## COMPITI DA SVOLGERE
[1] Nel brano su panem et circenses, chi spinge Chronos a uccidere il padre Urano?
[2] Cita dal brano su panem et circenses la parte che si apre con le parole in cui compare "Gea indusse il" e si chiude con "theocidio della leggenda.".

## BRANO DI LETTURA
- - - -

Panem et circenses significa dare quel minimo indispensabile di cibo agli indigenti, agli schiavi, ai servi, cioè a quella plebe che potrebbe divenire un pericolo sociale, come in effetti a volte lo è stata. Circense è quella scheggia di distrazione che viene gentilmente concessa di tanto in tanto: il riposo della domenica, magari usato non solo per andare in Chiesa ma anche per provvedere a benefici per i potenti, come tutte le “Feste Comandate”, create con la specifica funzione di indottrinare e soggiogare. Oggi, dopo tre secoli di illuminismo (che fra l’altro si vogliono cancellare), ai fenomeni del divagare e del proselitare si sono aggiunti quelli del consumismo. Agli antichi pulpiti si sono aggiunti i Media e le varie tecniche della comunicazione, che sono state ampiamente sfruttate in forme più utili alle multinazionali come ai parroci ed ai vescovi. Il consumismo ha portato l’interesse della cultura nella direzione del reale, costituendo una sfida nei confronti del religioso. Le religioni hanno snaturato la natura ed il consumismo la sta distruggendo. Che disastro! Del bambino nato nella grotta e poverino asfissiato dal fiato della mucca e dell’asino ed assordato dalle trombe degli angeli, ed illuso dai regali dei magi, non si vede più la promessa di salvezza, per quanto per la maggioranza degli indottrinati questo signore mantenga molta autorità. L’allargarsi delle conoscenze ci ha distratto dai plagi delle credenze, in quanto l’informazione si è arricchita mostrando, creando dubbi e contraddizioni. Fra le tante storie di Natali, nelle nostre tradizioni occidentali si narra di un primo Dio, Eros (il sesso è sempre stata una fissazione), dalla provenienza sconosciuta, il quale si coniuga con Gea. Da questa unione nasce Urano, che non si sa come ottiene la successione divina, ma si dice che prendesse per moglie la madre Gea.
Gea indusse il figlio Chronos ad uccidere il padre Urano, così compiendo con il precedente incesto anche il primo parricidio e theocidio della leggenda.

- - - -

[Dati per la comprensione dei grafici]
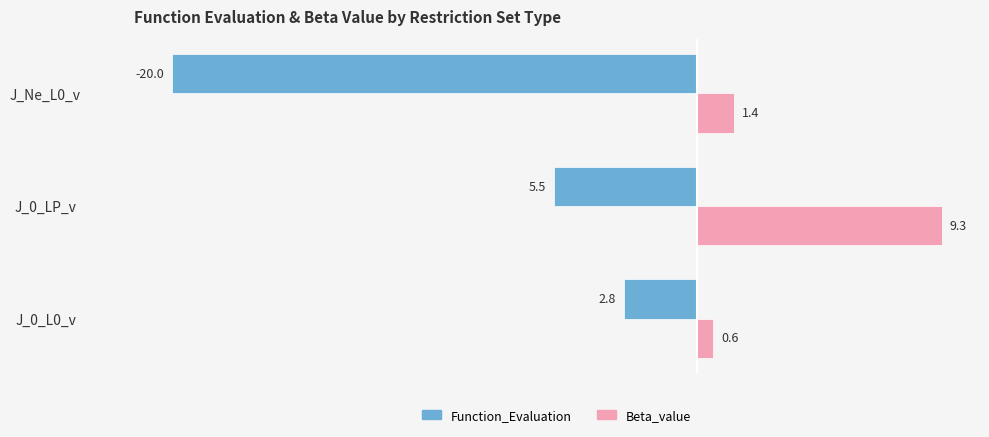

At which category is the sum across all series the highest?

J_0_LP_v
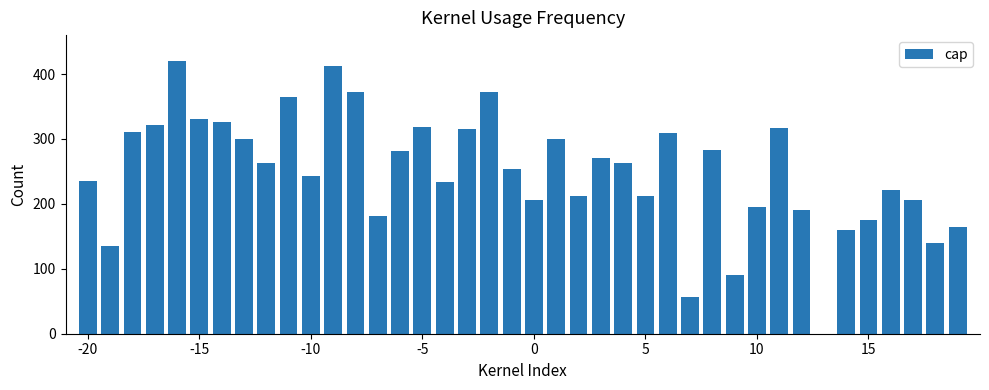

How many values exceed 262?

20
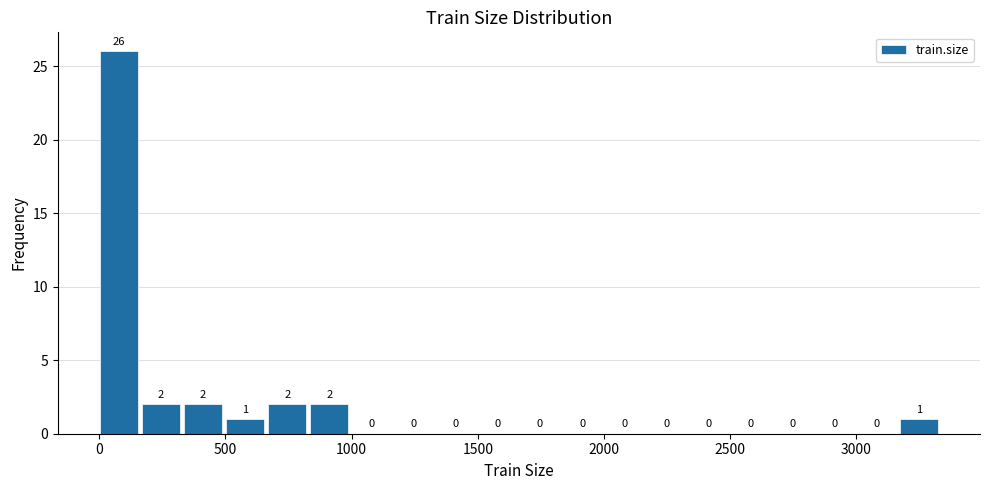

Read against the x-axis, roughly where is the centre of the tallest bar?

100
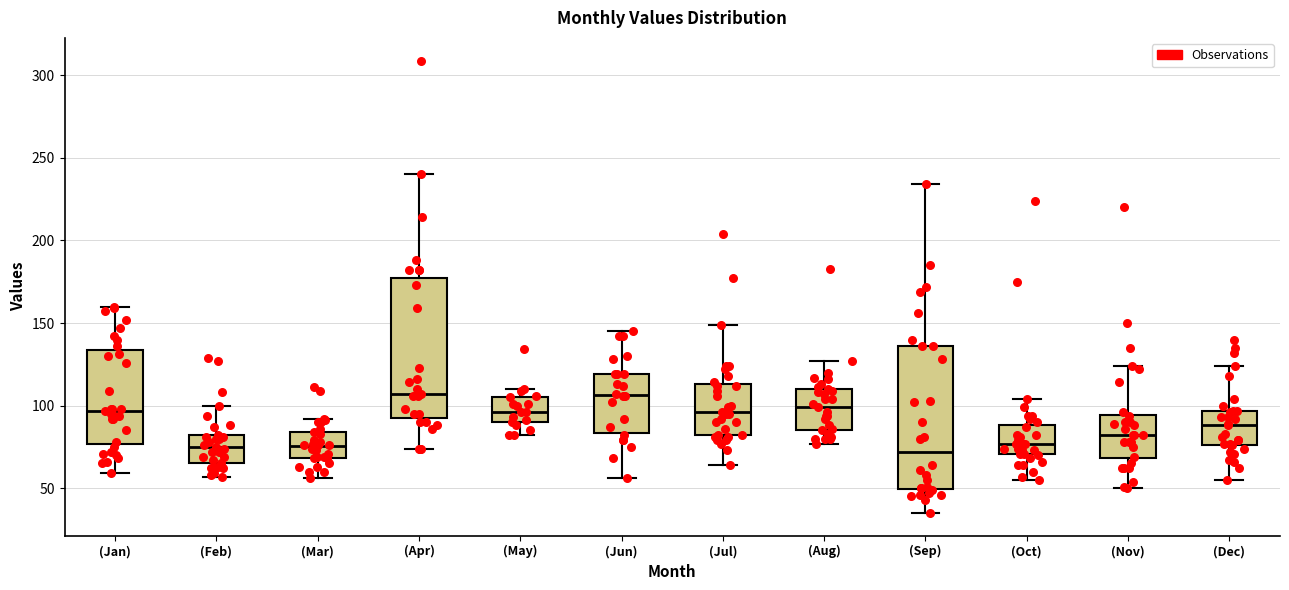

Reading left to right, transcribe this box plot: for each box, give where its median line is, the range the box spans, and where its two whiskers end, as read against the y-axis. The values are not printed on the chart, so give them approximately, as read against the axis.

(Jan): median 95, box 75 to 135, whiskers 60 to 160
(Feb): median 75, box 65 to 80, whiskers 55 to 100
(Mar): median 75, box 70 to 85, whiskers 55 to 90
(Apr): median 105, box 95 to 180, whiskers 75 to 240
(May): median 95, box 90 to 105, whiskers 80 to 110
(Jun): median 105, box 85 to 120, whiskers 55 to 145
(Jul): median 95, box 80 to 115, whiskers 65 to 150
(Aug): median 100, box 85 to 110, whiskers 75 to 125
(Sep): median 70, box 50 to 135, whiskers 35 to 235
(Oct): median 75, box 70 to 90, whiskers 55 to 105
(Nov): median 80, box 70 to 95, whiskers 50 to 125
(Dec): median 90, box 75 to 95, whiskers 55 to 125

- - - -

## RISPOSTE
[1] Sua madre Gea.

[2]
Gea indusse il figlio Chronos ad uccidere il padre Urano, così compiendo con il precedente incesto anche il primo parricidio e theocidio della leggenda.